*Work order*
Each line with the word "ffffff" must appear in the answer, copied from the records.

*Collected data*
****************
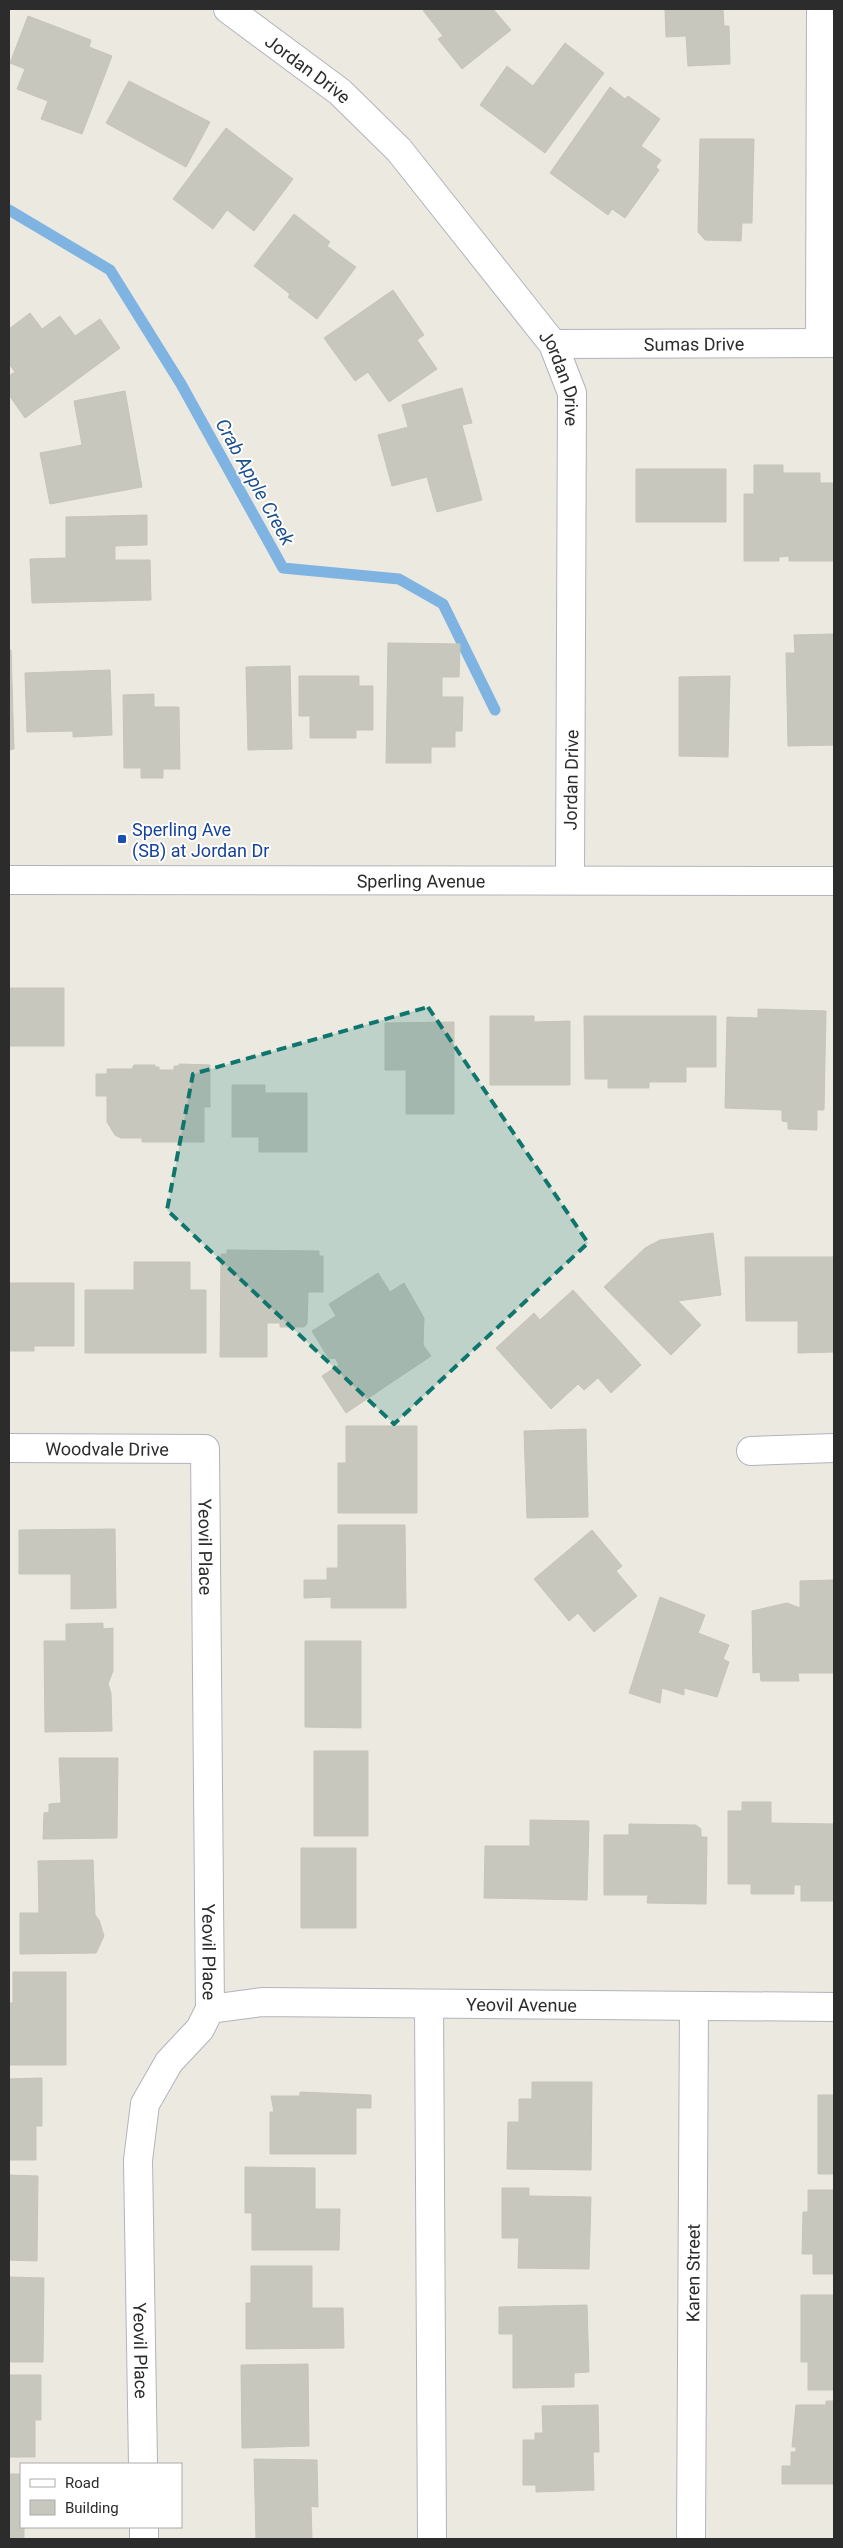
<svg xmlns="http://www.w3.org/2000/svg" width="843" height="2548" font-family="Roboto,sans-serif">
<rect width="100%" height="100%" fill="#ece9e0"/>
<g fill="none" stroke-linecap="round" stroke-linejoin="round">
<!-- stream -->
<path stroke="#7fb4e2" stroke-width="11" d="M9,210L110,270L181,384L283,568L399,579L443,604L495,710"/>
</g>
<!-- building -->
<path fill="#c8c7be" stroke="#c7c5b9" d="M422,9H493L511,30L462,69L438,39L443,36Z
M665,9H723L724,26H729L730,64L688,66L686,36L666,37Z
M28,16L91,40L89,47L112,56L82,134L41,119L48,101L17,89L25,69L10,63Z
M565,43L604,73L545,153L480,105L507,66L533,86Z
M129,81L210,122L186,167L106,123Z
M610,87L625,99L628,96L660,119L641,146L661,160L656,167L659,170L625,218L612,209L608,215L550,173Z
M226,128L293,179L254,231L227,210L213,229L173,199Z
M700,139H754L752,223H742L741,241L705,240L698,232Z
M294,214L330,242L327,246L356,267L317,319L288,297L290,294L254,266Z
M393,290L424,335L417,340L437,369L389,402L368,372L355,381L324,338Z
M30,313L42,329L60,316L75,336L100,319L120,348L25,418L9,395V376L15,372L9,364V329Z
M462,388L472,423L462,425L482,500L437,512L427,477L392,486L378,435L408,427L402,405Z
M125,391L142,487L50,504L40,453L82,445L74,401Z
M754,465H783V473H820V483H834V561H789V556L779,557V561H744V494H754Z
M636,469H726V522H636Z
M147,515V545L115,546V560H150L151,600L32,603L30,559L66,558V517Z
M834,634V745L788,746L786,653H795L794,635Z
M388,643L460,644L459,677H442V697H463L462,731H455V747H431V763H386Z
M9,650H11L14,749L9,750Z
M290,666L292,749L248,750L246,667Z
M110,670L112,735L73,737V731L27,732L25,673Z
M299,676H359V686H373V730H356V738H310V716H299Z
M730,676L728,757L679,756V677Z
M154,694V707H179L180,769H163V778H141V768H124L123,695Z
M9,988H64V1046H9Z
M758,1009L826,1011L824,1110H817V1130L788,1129V1122L782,1121V1110L725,1108L727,1017L758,1018Z
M490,1016H534V1022L570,1021V1085H490Z
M584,1016H716V1067H686V1082H649V1088H608V1079H585Z
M454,1022V1114H406V1070H385V1023Z
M179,1064L210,1065V1107H204V1142H142V1138H121L115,1135L107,1122V1096H96V1074H107V1069H132L134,1065H155V1067H159V1070H174V1066H179Z
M232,1085H265V1093H307V1152H259V1137H232Z
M713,1233L721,1295L678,1301L701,1325L671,1355L604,1287L645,1248L660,1240Z
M227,1250L319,1251V1256H323V1292H308L307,1324L304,1327H280V1323H267V1357H220L221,1254H227Z
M745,1257H834V1352L798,1353V1321H746Z
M134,1262H190V1290H206V1353H85V1290H134Z
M378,1273L390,1292L404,1283L424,1318L423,1345L431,1356L346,1413L322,1376L339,1365L335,1358L329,1359L312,1331L336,1316L329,1304Z
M9,1283H74V1346H34V1351H9Z
M573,1290L641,1365L611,1393L598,1378L584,1390L578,1384L551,1409L496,1348L534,1313L540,1320Z
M346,1426H417V1513H338V1463H346Z
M586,1429L588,1517L527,1518L524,1431Z
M338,1525H405L406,1608H331V1597L304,1598V1580H327V1568H338Z
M115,1529L116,1608L71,1609V1574H19V1530Z
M592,1530L622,1566L616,1571L637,1596L594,1632L578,1613L569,1621L534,1579Z
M834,1580V1673H798L799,1681H761L760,1672L753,1673L752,1611L787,1603L800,1608V1581Z
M660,1597L705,1615L698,1633L729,1645L723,1659L729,1662L717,1697L684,1688V1695L662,1688L660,1703L629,1693Z
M103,1623V1629L113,1628V1671L108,1684L111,1693L112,1731L45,1732L44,1641H66V1624Z
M305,1641H361V1728L305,1727Z
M314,1751H368V1836H314Z
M59,1758H118L117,1838L43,1839L44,1813L49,1812V1804L61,1803Z
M742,1802H771V1823L834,1824V1901H801V1885H794V1894H751V1884H728V1811H742Z
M530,1820L589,1821L587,1900L484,1898L485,1846H530Z
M629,1824L696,1825L701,1829V1837H707L706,1904L647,1903L648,1895H604V1835H629Z
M301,1848H356V1928H301Z
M93,1860L95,1915L99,1920L104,1936L96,1953L20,1954V1913H39L38,1861Z
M13,1972H66V2065H9V2003H13Z
M42,2078V2126H36V2160H9V2079Z
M532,2082H592L591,2170L507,2169L508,2122H519V2099H532Z
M300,2092L371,2095V2108H356V2154H270V2112H274L271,2096H300Z
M818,2095H834V2174H818Z
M245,2167L315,2168V2209H340L339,2250H252V2213H245Z
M9,2175L38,2176L37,2261L9,2260Z
M502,2188H529V2196L591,2197L589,2269L518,2268L519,2238H502Z
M808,2190H834V2274H813V2254H802L803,2212H808Z
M251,2266H312V2308H343L344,2348L246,2349V2303H251Z
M9,2277L44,2278L43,2362H9Z
M801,2295H834V2390H808V2362H801Z
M587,2305L589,2372L574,2373V2387L513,2388V2334H499V2307Z
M308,2364L309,2446L242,2448L241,2365Z
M9,2375H41V2420H35V2457H9Z
M826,2401H834V2484H782V2466H791V2452H796V2447H792L796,2405H826Z
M598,2405L599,2452H593L594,2490L536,2492V2485H523V2440H535V2433H543L542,2406Z
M254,2459L317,2460L318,2507L311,2506L312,2539H256Z
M9,2474H21V2527H24V2539H9Z"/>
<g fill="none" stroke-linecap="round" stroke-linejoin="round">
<!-- minor casing -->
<g stroke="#b3b3be" stroke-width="30">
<g id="minor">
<path id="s1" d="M228,9L340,92L399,150L553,344L572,393L570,880"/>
<path d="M820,343L821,9"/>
<path id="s2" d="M553,344L834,343"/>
<path id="s3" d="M9,880L834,881"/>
<path id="s4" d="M9,1448L205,1449L210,2009L200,2029L169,2062L145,2104L138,2160L143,2464"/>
<path d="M751,1451L834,1448"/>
<path d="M429,2004L432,2539"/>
<path id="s5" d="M210,2009L262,2002L834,2007"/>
<path d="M144,2527V2539"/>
<path id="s6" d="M691,2539L694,2007"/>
</g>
</g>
<!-- minor -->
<use href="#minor" stroke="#fff" stroke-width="28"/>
</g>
<!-- marked area -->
<path fill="#0f766e" fill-opacity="0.2" stroke="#0f766e" stroke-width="4" stroke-dasharray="10 6" stroke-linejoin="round" d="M428,1007L588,1243L394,1424L167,1210L193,1074Z"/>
<!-- markers -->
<rect fill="#1a4fb4" stroke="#fff" stroke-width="2" x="117" y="834" width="10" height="10" rx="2.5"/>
<g text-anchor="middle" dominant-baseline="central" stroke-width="4" stroke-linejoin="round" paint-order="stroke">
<!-- street labels -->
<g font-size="18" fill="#2c2c2c" stroke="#fff">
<text stroke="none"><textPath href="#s1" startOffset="100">Jordan Drive</textPath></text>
<text stroke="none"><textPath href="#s2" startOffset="141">Sumas Drive</textPath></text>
<text stroke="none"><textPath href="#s1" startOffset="505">Jordan Drive</textPath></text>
<text transform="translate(571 780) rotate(-89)">Jordan Drive</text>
<text stroke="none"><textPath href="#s3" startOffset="412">Sperling Avenue</textPath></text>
<text stroke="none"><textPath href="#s4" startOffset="98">Woodvale Drive</textPath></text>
<text stroke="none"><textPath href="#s4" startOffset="294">Yeovil Place</textPath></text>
<text stroke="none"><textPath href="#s4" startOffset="699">Yeovil Place</textPath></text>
<text stroke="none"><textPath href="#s5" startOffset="312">Yeovil Avenue</textPath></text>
<text stroke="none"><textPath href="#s6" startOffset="266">Karen Street</textPath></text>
<text stroke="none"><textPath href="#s4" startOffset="1119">Yeovil Place</textPath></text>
</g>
<!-- transit labels -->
<g font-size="18" fill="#164399" stroke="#fff" text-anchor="start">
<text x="132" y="829">Sperling Ave<tspan x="132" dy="21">(SB) at Jordan Dr</tspan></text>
</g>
<!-- water labels -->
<g font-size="19" font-style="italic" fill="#1c5190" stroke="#fff">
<text transform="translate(255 482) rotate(61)">Crab Apple Creek</text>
</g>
</g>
<!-- border -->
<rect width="843" height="2548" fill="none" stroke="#2c2c2c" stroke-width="20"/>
<!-- legend -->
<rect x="20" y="2463" width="162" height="65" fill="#ffffff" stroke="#ababab"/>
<rect x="30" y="2479" width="25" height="8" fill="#ffffff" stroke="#ababab"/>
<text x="65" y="2488" font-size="15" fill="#2c2c2c">Road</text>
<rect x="30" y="2500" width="25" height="15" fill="#c8c7be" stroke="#ababab"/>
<text x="65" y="2513" font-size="15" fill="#2c2c2c">Building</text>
</svg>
****************
*Written answer*
<rect x="20" y="2463" width="162" height="65" fill="#ffffff" stroke="#ababab"/>
<rect x="30" y="2479" width="25" height="8" fill="#ffffff" stroke="#ababab"/>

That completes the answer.